Task requirements
Retype each of the rows below word for word, and leave out the pictures.

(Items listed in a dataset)
====================

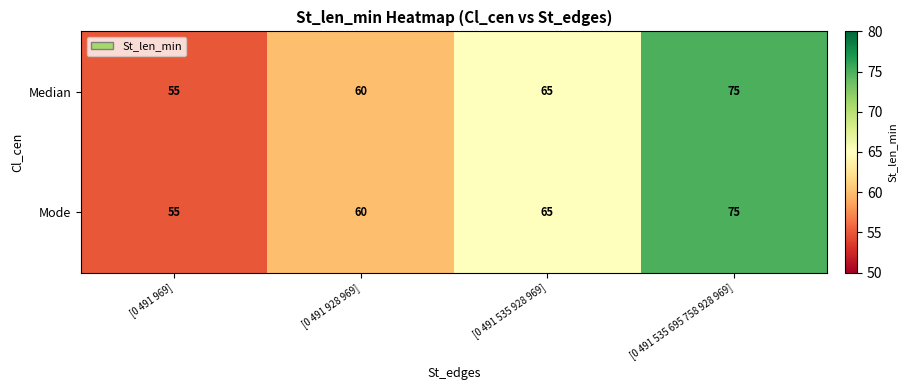

What is the smallest value displayed?

55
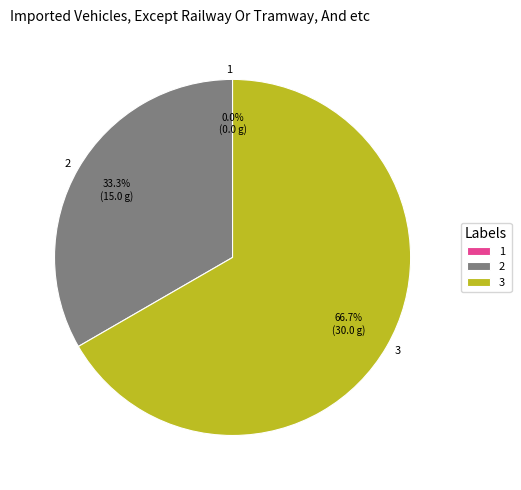

What is the largest slice in the pie chart?

3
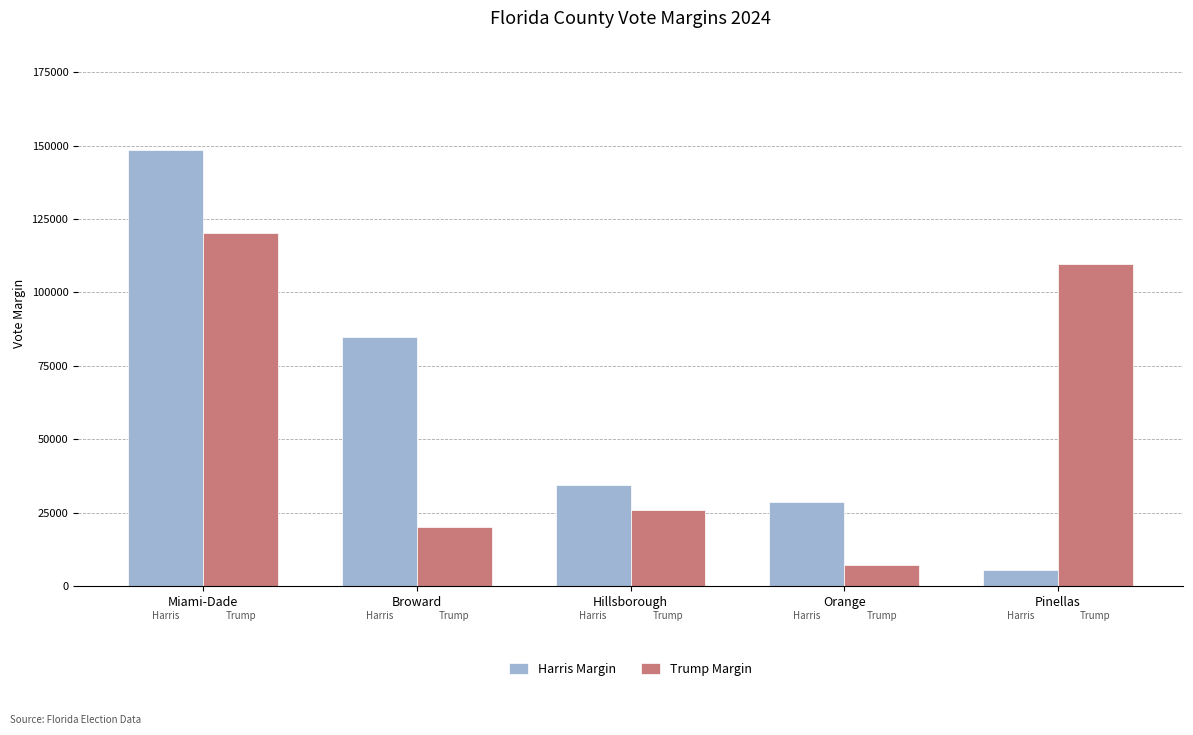

How many data points in Harris Margin are less than 34424?

2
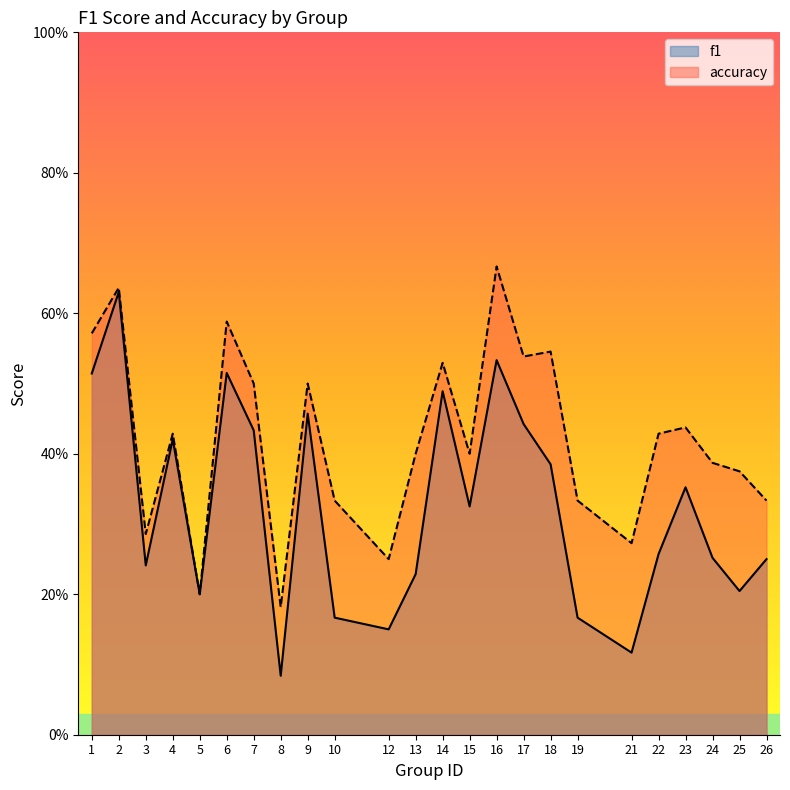

The value of f1 at 9 is 0.7. True or false?

False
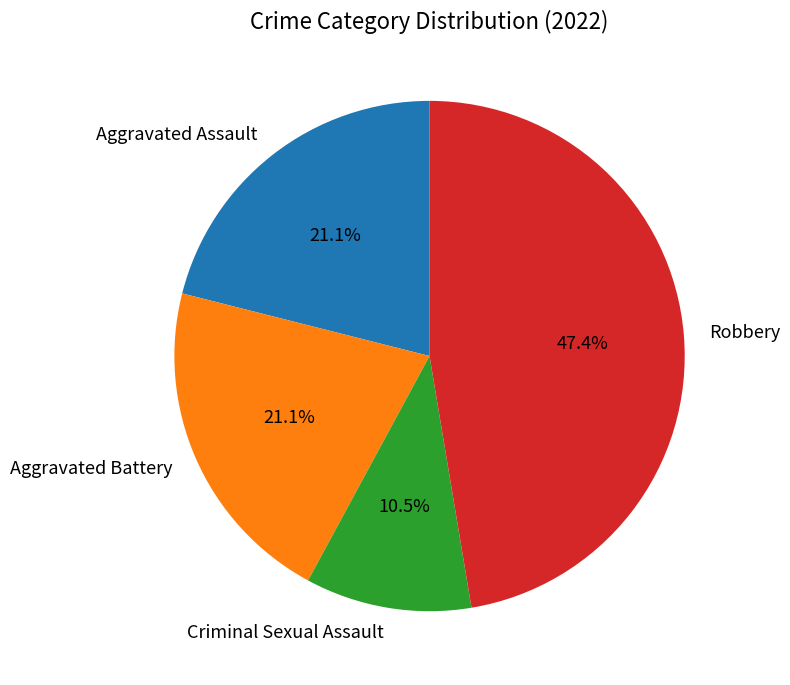

Count the number of slices in the pie.

4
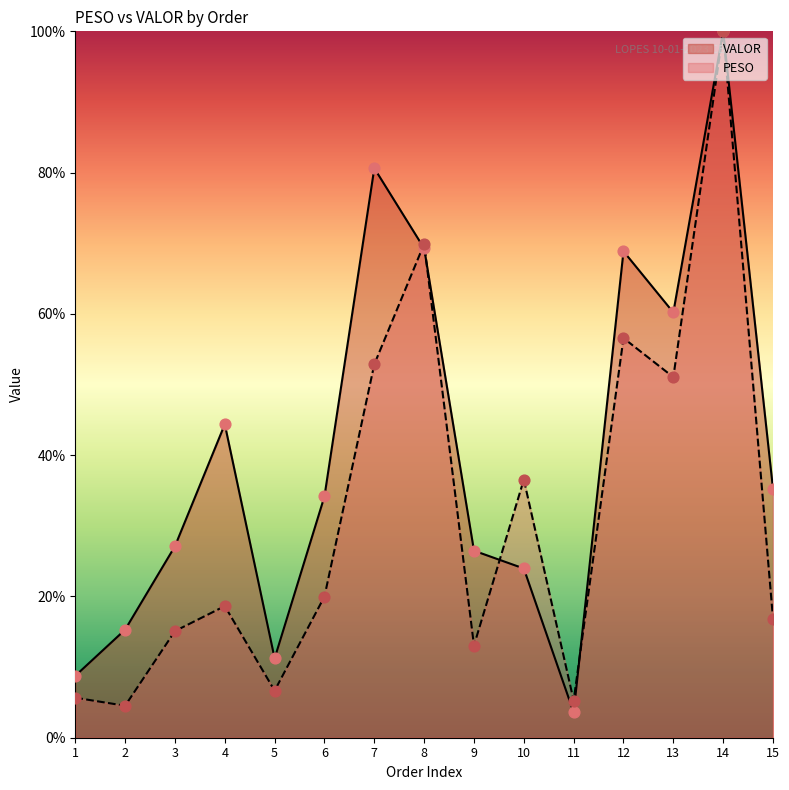

At how many categories does at least one series exceed 97?

1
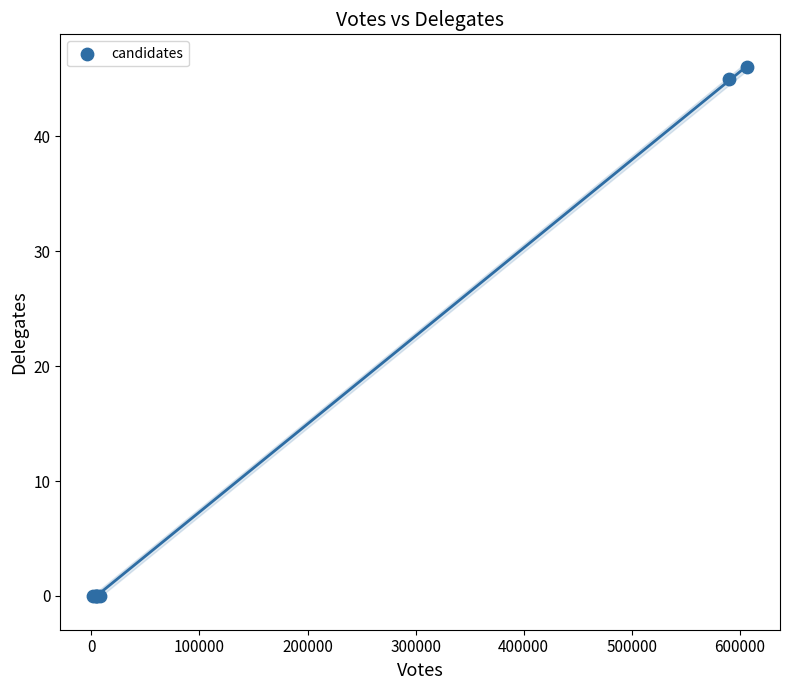

What Y value in the scatter plot is closest to 23?

45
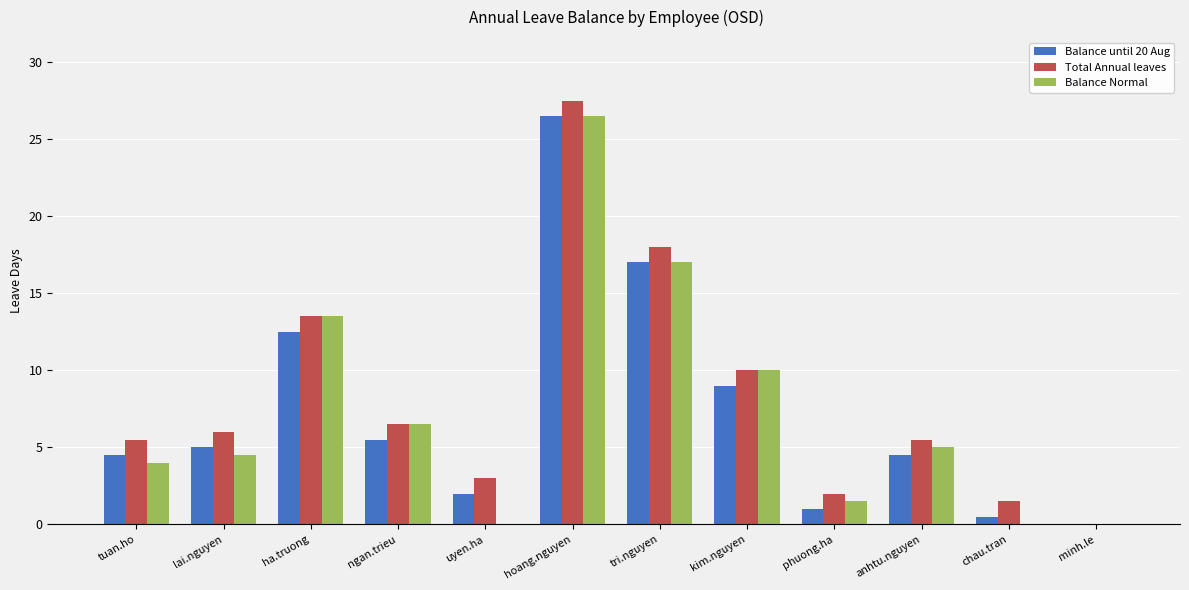

Reading left to right, transcribe all the data shown in this chart.

Balance until 20 Aug: 4.5	5.0	12.5	5.5	2.0	26.5	17.0	9.0	1.0	4.5	0.5	0.0
Total Annual leaves: 5.5	6.0	13.5	6.5	3.0	27.5	18.0	10.0	2.0	5.5	1.5	0.0
Balance Normal: 4.0	4.5	13.5	6.5	0.0	26.5	17.0	10.0	1.5	5.0	0.0	0.0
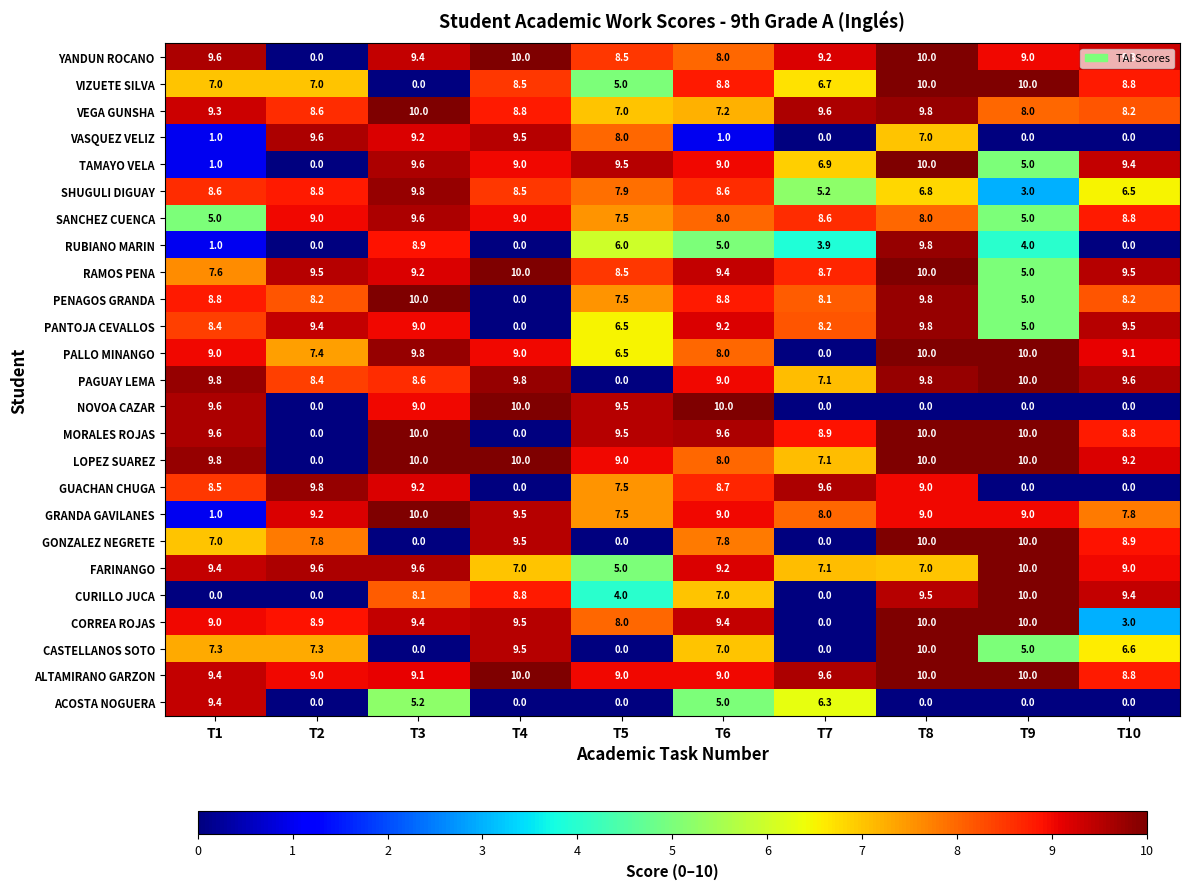

Between T4 and T7, which series saw the biggest shift?

NOVOA CAZAR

====================

Response to this task
What is the smallest value displayed?

55

What is the largest slice in the pie chart?

3

How many data points in Harris Margin are less than 34424?

2

The value of f1 at 9 is 0.7. True or false?

False

Count the number of slices in the pie.

4

At how many categories does at least one series exceed 97?

1

What Y value in the scatter plot is closest to 23?

45

Reading left to right, transcribe all the data shown in this chart.

Balance until 20 Aug: 4.5	5.0	12.5	5.5	2.0	26.5	17.0	9.0	1.0	4.5	0.5	0.0
Total Annual leaves: 5.5	6.0	13.5	6.5	3.0	27.5	18.0	10.0	2.0	5.5	1.5	0.0
Balance Normal: 4.0	4.5	13.5	6.5	0.0	26.5	17.0	10.0	1.5	5.0	0.0	0.0

Between T4 and T7, which series saw the biggest shift?

NOVOA CAZAR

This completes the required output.